Pour Michel Monier, Ancien Directeur général adjoint de l’UNEDIC et membre du Think Tank CRAPS ( Le Cercle de Recherche et d’Analyse sur la Protection Sociale) ..."La Sécu n’a jamais su « planquer ses sous », elle les distribue à un public toujours plus nombreux quitte à donner moins à chacun et sous condition de ressources "...

 

La Sécurité sociale fête ses 80 ans, Dutronc ses 82 ans. L’une et l’autre en ont connu des succès et péripéties ! La première s’est appliquée à faire toujours plus, à « toujours retourner sa veste du bon côté… », celui de l’universalité. Elle s’est faite prodigue jusqu’à ce que la veste de la protection sociale, « tellement retournée, craque de tous les côtés ». Le second a creusé son sillon, fidèle à lui-même, quitte à surjouer le rôle du dandy nonchalant provocateur sans jamais, finalement, « retourner sa veste ». Jacques a dit, dès 1980, « j’ai déjà donné », la Sécu aurait dû le dire dès 1981, quand l’OCDE alertait sur la crise de l’État-providence !

 

L’anniversaire de la Sécu se fête, jusqu’ici, à bas bruit… forcément, il s’agit, une fois encore, de la réformer pour satisfaire l’ardente obligation d’économiser. Dutronc sera fêté par une Symphonique Célébration… Il est ce qu’il a été, la Sécu de 2025 n’est plus ce qu’elle était dans ses jeunes années, elle ne l’est plus, mais s’entête à rester accrochée au mirage de son financement « sur le travail » et à affirmer encore son ambition d’universalité. La Sécu n’a jamais su « planquer ses sous », elle les distribue à un public toujours plus nombreux quitte à donner moins à chacun et sous condition de ressources : voilà le paradoxe de l’universalité ! Ce sont ses financeurs qui, aujourd’hui, disent « on a déjà donné ».

 

Parce qu’il faut la réformer, parce qu’elle n’est pas un cadeau telle « la fille du père Noël, tombée là par hasard » il ne suffit plus de se satisfaire de reparamétrer, une fois encore, tel ou tel de ses dispositifs. La Sécu, ce « petit jardin qui sentait bon » non pas le métropolitain, mais l’heureux compromis du CNR, doit aujourd’hui être mise dans les mains de nouveaux promoteurs qui reconstruiront le tout, selon les règles communautaro-sociales d’aujourd’hui, en différenciant les volets « sociaux » et « assurantiels ». La mixité sociale, la survie de l’universalité de la protection sociale, est à ce prix : celui de la distinction entre solidarité et assurance sociale.

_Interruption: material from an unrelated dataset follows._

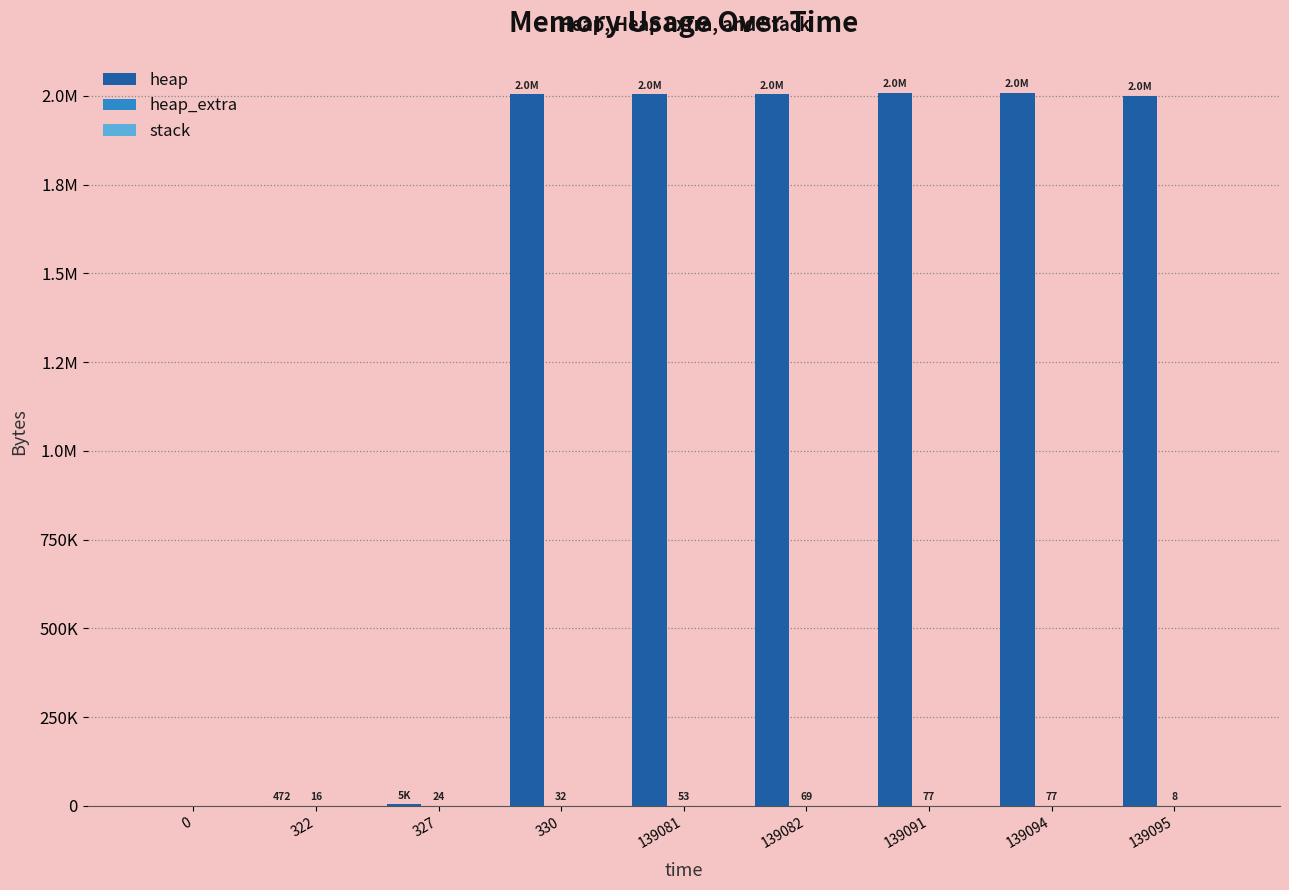

Reading right to left, extract all data points from this chart.

heap: 2000000	2009203	2009203	2005107	2004635	2004568	4568	472	0
heap_extra: 8	77	77	69	53	32	24	16	0
stack: 0	0	0	0	0	0	0	0	0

La première financée par l’impôt ou la taxe, la seconde par les cotisations, des employeurs et des salariés, sur le travail. Refuser de reconstruire la protection sociale sur des fondations différenciant « solidarité » et « assurance » c’est accepter de ne pas comprendre, toujours avec Jacques Dutronc que, parce qu’il l’aide à s’endormir, « Derrick n’a pas été remboursé par la Sécu ». Ne pas différencier solidarité et assurances socialesc’est accepter aussi que la Sécu continue de satisfaire tous les « et moi, et moi, et moi », mais c’est, surtout, ne pas voir que la société aujourd’hui n’est pas celle de 1945 ni que le mode de production fait de moins en moins de place au travail, même si l’emploi salarié augmente.

 

Les totems de 1945 n’ont plus de socle, il faut finir de les « détricoter » (là, la leçon n’est pas de Jacques Dutronc, mais de Denis Kessler).

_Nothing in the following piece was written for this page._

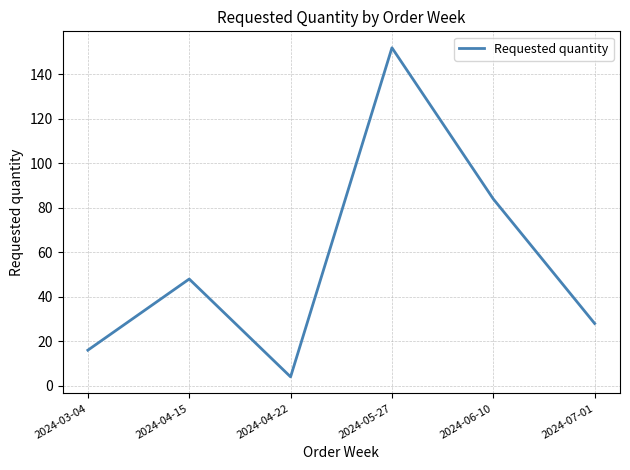

How many lines are shown in the chart?

1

La famille-CNAF, la santé-CNAM sont-elles aujourd’hui encore des assurances sociales qui doivent être financées à plus de 60 % par des cotisations sociales ou sont-elles de la solidarité générationnelle à financer par tous, pour chacun, par la fiscalité ?
 

La valeur ajoutée créée par « le robot » substitué au travail doit-elle échapper au financement des assurances sociales ?
Les actifs ont raison de s’approprier le « Qui se soucie de nous ? », du Dutronc de 1987.
Le qui se soucie d’eux se reformule : le travail doit-il financer la solidarité ?
À ne pas répondre à la question, le filet de protection des assurances sociales finira hamac de la solidarité : on s’y reposera, mais de façon précaire.